Questo è l’aspetto più deleterio per la democrazia. Cacciari osserva con indignazione che per il PD “ogni azione del governo è sbagliata a prescindere” [04:15], anche quando i dati raccontano una realtà positiva. Se l’economia migliora, se l’occupazione cresce, se i numeri smentiscono la narrazione catastrofista della sinistra, il PD non fa autocritica, ma si limita a “discutere dei numeri stessi, a contestare le fonti a insinuare che non siano affidabili”. Si arriva a “negare l’evidenza pur di mantenere viva una contrapposizione che giustifichi la loro presenza sulla scena politica” .

Questo atteggiamento, lungi dall’essere una prova di forza, è la prova definitiva della debolezza. Se un partito avesse una sua idea di futuro, potrebbe dire: “Ecco la nostra proposta alternativa” . Invece, limitandosi a dire che l’altro sbaglia, anche quando i risultati sembrano premiare l’esecutivo in carica, il PD non costruisce nulla, ma si condanna a una “opposizione sterile e di resistenza di facciata”.

 

Lo Specchio Inquietante di Cacciari

 

Massimo Cacciari, con il suo stile diretto e senza fronzoli , ha scoperchiato un vaso di Pandora che molti all’interno del PD cercano disperatamente di tenere chiuso. La sua non è la critica di un avversario politico, ma il severo giudizio di un intellettuale che guarda alla politica con lucidità e con il metro della storia.

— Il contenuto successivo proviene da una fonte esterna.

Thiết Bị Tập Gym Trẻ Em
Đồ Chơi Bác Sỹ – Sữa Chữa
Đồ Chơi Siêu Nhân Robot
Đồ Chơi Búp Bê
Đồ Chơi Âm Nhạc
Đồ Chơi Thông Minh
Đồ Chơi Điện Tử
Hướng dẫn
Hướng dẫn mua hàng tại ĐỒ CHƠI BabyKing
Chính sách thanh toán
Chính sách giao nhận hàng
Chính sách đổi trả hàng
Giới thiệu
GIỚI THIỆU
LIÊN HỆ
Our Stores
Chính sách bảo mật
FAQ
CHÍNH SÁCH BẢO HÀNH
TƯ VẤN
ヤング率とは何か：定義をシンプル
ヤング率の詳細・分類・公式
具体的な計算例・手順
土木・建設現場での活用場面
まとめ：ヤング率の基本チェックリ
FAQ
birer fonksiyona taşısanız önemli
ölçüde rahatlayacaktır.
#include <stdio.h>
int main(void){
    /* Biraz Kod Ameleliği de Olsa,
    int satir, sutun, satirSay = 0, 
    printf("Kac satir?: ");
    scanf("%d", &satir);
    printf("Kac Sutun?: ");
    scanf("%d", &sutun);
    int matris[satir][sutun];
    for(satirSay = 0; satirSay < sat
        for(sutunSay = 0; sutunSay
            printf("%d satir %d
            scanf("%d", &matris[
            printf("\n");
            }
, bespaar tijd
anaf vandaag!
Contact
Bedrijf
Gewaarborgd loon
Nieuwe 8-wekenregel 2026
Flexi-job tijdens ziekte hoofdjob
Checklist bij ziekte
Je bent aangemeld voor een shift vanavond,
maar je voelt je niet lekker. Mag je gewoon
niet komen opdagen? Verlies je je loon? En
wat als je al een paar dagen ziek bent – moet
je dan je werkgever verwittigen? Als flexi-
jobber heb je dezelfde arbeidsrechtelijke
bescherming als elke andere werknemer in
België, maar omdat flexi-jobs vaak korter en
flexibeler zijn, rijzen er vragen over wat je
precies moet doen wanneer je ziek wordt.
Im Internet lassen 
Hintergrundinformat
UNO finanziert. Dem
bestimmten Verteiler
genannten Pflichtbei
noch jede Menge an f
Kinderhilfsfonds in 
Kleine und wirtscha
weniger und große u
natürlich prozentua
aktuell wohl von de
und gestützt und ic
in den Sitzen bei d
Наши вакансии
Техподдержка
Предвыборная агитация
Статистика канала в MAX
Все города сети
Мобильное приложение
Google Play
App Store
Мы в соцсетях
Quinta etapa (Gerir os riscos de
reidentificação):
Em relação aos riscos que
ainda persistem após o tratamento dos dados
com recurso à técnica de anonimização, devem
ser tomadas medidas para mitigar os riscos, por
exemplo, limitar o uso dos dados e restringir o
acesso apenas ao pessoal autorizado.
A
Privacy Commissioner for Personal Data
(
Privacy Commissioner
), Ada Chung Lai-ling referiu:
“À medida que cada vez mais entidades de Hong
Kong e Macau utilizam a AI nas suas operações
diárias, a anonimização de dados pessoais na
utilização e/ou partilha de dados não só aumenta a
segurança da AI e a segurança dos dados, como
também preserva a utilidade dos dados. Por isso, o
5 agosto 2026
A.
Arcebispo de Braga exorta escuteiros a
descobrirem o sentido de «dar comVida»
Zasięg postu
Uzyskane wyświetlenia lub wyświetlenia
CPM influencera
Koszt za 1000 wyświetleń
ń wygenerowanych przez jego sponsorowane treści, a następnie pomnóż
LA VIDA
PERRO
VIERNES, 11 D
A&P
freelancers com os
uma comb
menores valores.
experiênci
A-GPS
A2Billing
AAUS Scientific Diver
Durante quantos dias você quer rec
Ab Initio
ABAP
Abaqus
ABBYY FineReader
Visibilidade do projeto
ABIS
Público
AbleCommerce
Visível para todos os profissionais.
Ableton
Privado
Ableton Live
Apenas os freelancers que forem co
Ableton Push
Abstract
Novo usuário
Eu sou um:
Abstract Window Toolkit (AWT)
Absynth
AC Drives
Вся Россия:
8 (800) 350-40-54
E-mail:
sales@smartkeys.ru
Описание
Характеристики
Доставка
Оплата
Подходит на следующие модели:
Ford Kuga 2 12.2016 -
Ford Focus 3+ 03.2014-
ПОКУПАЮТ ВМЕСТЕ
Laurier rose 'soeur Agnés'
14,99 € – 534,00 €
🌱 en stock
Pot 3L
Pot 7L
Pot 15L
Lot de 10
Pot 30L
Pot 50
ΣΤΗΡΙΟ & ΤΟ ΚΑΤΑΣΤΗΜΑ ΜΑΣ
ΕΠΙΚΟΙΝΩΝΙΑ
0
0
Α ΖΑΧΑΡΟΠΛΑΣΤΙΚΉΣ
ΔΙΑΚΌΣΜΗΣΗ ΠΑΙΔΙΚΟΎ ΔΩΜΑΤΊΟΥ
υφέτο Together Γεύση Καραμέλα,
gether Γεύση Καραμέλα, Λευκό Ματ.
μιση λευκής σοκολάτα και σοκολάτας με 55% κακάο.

E in quella lucidità, molti vedono una verità scomoda : la leadership, anche la più recente, non è riuscita a imprimere quella svolta identitaria che gli elettori chiedono. Il Partito Democratico, come ammette Cacciari, “non ha più un’anima, non ha più una missione chiara, non ha più una visione di lungo periodo” .

La domanda che resta sospesa nell’aria, e che il filosofo lascia in eredità al dibattito pubblico, è drammaticamente semplice: “Quanto potrà resistere ancora un partito che sembra vivere solo di resistenza? Quanto potrà durare una forza politica che si tiene insieme non per convinzioni comuni ma solo per la speranza di tornare a spartirsi il potere?” .

Le parole di Massimo Cacciari hanno messo il Partito Democratico davanti a uno specchio. E l’immagine riflessa, quella di un “insieme di avanzi” in agonia e privo di un progetto, non è affatto rassicurante. La crisi è aperta e, se non verrà affrontata con coraggio e una vera rifondazione programmatica, il destino della sinistra italiana rischia di essere segnato per molto tempo a venire. La sopravvivenza, a queste condizioni, si fa sempre più precaria, e la storia è maestra nel punire chi cerca di vivere di sola resistenza, ignorando l’urgenza di una rigenerazione profonda.